Catholic Sex-Abuse Report Finds Mixed Results

Nearly all of the nation's Roman Catholic bishops are carrying out a new mandatory policy they adopted to prevent sex abuse by priests, according to a church audit released Tuesday. Critics said the study was fundamentally flawed.

The review found 90 percent of the 195 U.S. dioceses were fully complying with the plan, which dictates how guilty priests should be punished and requires bishops to take steps to protect children. Among the 20 considered out of compliance are the archdioceses of New York; Anchorage, Alaska; and Omaha, Neb. Four dioceses were not audited.

The prelates commissioned the report from the Gavin Group (search) of Boston, a firm led by former FBI official William Gavin, and the investigation was overseen by Kathleen McChesney, a former top FBI agent and head of the bishops' watchdog Office of Child and Youth Protection (search).

Victim advocates said bishops had too much control of how the audit was conducted, so it should be viewed skeptically.

The bishops recommended whom the auditors should interview. And according to the report, auditors were unable to view personnel files that would verify whether bishops were complying with the policy's ban on transferring offenders from one diocese to another.

"This is the bishops grading themselves based on a test they devised," said Peter Isely, of the Midwest chapter of the Survivors Network of those Abused by Priests (search). "I don't think anyone is going to be too surprised that after years of chronic failure they are now going to tell us they have miraculously become star performers."

However, Gavin insisted the audits were comprehensive and accurate. Investigators did not view personnel records because of "sensitivity to laws and privacy violations that may occur." Otherwise, he said, "we had free rein."

To check on the effort to carry out the reforms, the auditors — mostly former FBI agents or investigators — traveled the country from June to October in small teams, interviewing bishops, diocesan personnel, victims, abusive priests, prosecutors and lay people. The audit is part of the church's plan to prevent abuse.

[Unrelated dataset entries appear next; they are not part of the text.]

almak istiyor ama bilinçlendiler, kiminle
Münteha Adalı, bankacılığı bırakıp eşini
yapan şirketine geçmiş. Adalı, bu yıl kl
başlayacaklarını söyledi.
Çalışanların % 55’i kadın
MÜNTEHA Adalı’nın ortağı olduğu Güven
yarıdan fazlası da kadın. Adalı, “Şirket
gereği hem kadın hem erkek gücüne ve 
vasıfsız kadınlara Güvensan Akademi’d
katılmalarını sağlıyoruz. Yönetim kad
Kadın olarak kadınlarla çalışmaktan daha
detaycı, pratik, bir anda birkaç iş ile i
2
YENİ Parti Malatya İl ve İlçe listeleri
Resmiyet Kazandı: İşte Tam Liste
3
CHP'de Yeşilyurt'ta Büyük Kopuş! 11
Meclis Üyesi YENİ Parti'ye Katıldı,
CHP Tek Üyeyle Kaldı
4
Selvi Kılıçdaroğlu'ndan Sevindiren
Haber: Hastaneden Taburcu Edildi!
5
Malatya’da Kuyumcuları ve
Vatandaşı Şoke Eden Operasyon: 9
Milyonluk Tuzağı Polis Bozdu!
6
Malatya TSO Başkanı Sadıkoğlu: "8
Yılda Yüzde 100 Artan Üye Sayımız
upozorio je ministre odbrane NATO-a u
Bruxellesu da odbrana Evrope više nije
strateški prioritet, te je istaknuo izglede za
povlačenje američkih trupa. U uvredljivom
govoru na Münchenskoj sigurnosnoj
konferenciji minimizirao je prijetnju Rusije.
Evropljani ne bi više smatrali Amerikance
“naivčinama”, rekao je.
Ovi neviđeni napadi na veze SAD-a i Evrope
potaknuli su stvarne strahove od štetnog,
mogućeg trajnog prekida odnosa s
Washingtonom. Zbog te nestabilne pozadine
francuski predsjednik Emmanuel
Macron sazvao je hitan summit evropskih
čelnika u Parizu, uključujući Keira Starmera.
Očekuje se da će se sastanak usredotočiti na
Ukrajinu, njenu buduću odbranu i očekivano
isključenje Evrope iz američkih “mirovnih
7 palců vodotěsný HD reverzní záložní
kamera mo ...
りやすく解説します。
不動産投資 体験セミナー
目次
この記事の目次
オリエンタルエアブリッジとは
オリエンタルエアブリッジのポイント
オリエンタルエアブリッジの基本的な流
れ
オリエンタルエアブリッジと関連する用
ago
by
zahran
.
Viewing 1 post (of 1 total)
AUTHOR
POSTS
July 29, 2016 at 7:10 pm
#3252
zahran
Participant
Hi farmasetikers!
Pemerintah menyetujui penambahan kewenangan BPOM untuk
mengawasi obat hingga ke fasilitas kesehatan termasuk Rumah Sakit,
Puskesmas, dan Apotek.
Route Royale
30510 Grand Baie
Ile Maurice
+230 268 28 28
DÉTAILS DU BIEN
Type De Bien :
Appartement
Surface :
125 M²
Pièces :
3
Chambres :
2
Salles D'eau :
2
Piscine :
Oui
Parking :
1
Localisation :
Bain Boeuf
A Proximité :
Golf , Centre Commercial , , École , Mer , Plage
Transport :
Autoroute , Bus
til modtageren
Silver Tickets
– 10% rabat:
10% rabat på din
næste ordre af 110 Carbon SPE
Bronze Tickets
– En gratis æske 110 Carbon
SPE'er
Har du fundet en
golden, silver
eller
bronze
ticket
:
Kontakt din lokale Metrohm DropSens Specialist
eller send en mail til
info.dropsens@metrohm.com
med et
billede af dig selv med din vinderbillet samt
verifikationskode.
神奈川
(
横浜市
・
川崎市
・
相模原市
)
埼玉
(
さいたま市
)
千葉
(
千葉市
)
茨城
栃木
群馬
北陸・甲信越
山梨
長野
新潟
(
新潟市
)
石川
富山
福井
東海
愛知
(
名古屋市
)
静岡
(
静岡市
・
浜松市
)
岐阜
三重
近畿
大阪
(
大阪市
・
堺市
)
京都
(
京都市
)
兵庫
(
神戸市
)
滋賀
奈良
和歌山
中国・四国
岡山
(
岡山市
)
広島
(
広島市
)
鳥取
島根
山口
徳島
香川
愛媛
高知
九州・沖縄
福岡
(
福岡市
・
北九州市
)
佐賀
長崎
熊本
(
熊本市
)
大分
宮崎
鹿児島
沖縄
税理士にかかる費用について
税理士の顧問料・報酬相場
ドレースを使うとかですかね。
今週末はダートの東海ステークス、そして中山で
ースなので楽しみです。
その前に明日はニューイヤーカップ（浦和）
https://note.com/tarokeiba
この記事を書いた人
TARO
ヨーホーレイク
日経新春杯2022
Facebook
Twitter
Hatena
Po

The review was meant to help enforce the reforms and will be conducted annually. However, there is no mechanism to sanction those who don't comply. Under church law, each diocese is autonomous and bishops answer to the Vatican, not each other.

The bishops adopted the reforms in June 2002, at the height of the scandal, which began two years ago this week with revelations about a single predatory priest in the Archdiocese of Boston. The files showed church officials let the priest serve even after repeated allegations of abuse.

The crisis spread to every American diocese. Since then, thousands of new abuse claims have been made against dioceses across the country.

The policy not only requires bishops to bar guilty clergy from all public church-related work, but put safeguards in place to prevent molestation, such as conducting background checks on all diocesan priests and lay workers and training them to identify abuse.

The most common violations were a failure to implement programs to protect children and establish codes of conduct for and conduct background checks on diocesan workers.

"For the most part, it was not a refusal to adhere to the policies it was a lack of understanding of how to do so," Gavin said.

The auditors also concluded the bishops needed to improve their outreach to victims, required under the policy, by doing a better job of contacting and meeting with victims.

"We have a long way to go in that area," McChesney said.

A second and potentially more important study, also commissioned by the bishops, is scheduled to be released Feb. 27. It will attempt to tally every church abuse case in the country since 1950.